▶ _ACTIVITY_: Leave the pictures out while you restate every entry below word for word.

─── INFORMATION GIVEN

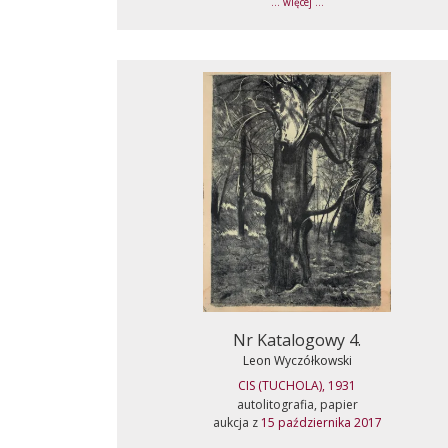
... więcej ...
Nr Katalogowy 4.
Leon Wyczółkowski
CIS (TUCHOLA), 1931
autolitografia, papier
aukcja z
15 października 2017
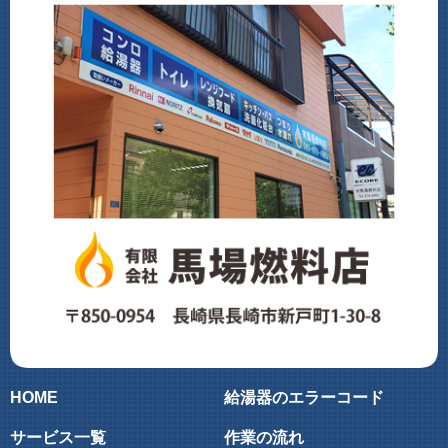
HOME
給湯器のエラーコード
サービス一覧
作業の流れ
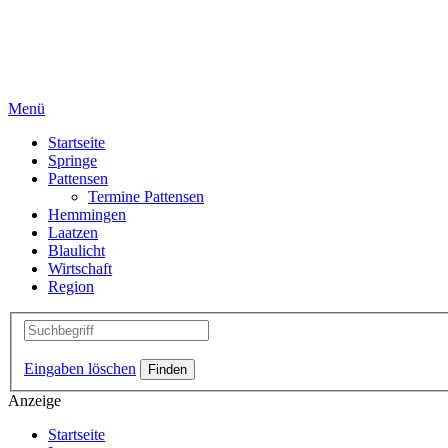
Menü
Startseite
Springe
Pattensen
Termine Pattensen
Hemmingen
Laatzen
Blaulicht
Wirtschaft
Region
Eingaben löschen
Anzeige
Startseite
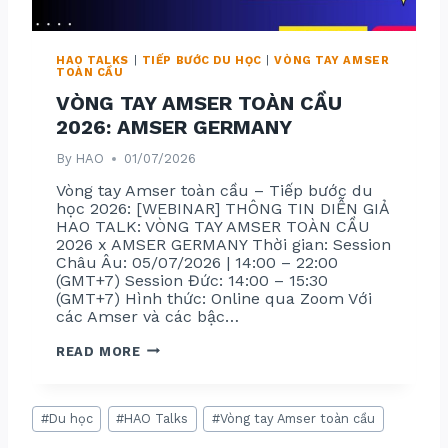
6
:
A
M
HAO TALKS
|
TIẾP BƯỚC DU HỌC
|
VÒNG TAY AMSER
S
TOÀN CẦU
E
R
VÒNG TAY AMSER TOÀN CẦU
U
K
2026: AMSER GERMANY
By
HAO
01/07/2026
Vòng tay Amser toàn cầu – Tiếp bước du
học 2026: [WEBINAR] THÔNG TIN DIỄN GIẢ
HAO TALK: VÒNG TAY AMSER TOÀN CẦU
2026 x AMSER GERMANY Thời gian: Session
Châu Âu: 05/07/2026 | 14:00 – 22:00
(GMT+7) Session Đức: 14:00 – 15:30
(GMT+7) Hình thức: Online qua Zoom Với
các Amser và các bậc…
V
READ MORE
Ò
N
G
T
Post
A
#
Du học
#
HAO Talks
#
Vòng tay Amser toàn cầu
Tags:
Y
A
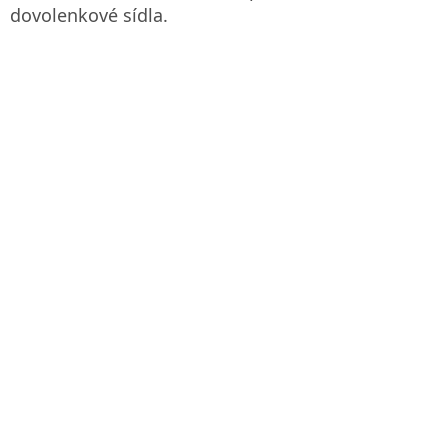
dovolenkové sídla.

──────

▶ _ANSWER AREA_:
... więcej ...
Nr Katalogowy 4.
Leon Wyczółkowski
CIS (TUCHOLA), 1931
autolitografia, papier
aukcja z
15 października 2017
HOME
給湯器のエラーコード
サービス一覧
作業の流れ
Menü
Startseite
Springe
Pattensen
Termine Pattensen
Hemmingen
Laatzen
Blaulicht
Wirtschaft
Region
Eingaben löschen
Anzeige
Startseite
6
:
A
M
HAO TALKS
|
TIẾP BƯỚC DU HỌC
|
VÒNG TAY AMSER
S
TOÀN CẦU
E
R
VÒNG TAY AMSER TOÀN CẦU
U
K
2026: AMSER GERMANY
By
HAO
01/07/2026
Vòng tay Amser toàn cầu – Tiếp bước du
học 2026: [WEBINAR] THÔNG TIN DIỄN GIẢ
HAO TALK: VÒNG TAY AMSER TOÀN CẦU
2026 x AMSER GERMANY Thời gian: Session
Châu Âu: 05/07/2026 | 14:00 – 22:00
(GMT+7) Session Đức: 14:00 – 15:30
(GMT+7) Hình thức: Online qua Zoom Với
các Amser và các bậc…
V
READ MORE
Ò
N
G
T
Post
A
#
Du học
#
HAO Talks
#
Vòng tay Amser toàn cầu
Tags:
Y
A
dovolenkové sídla.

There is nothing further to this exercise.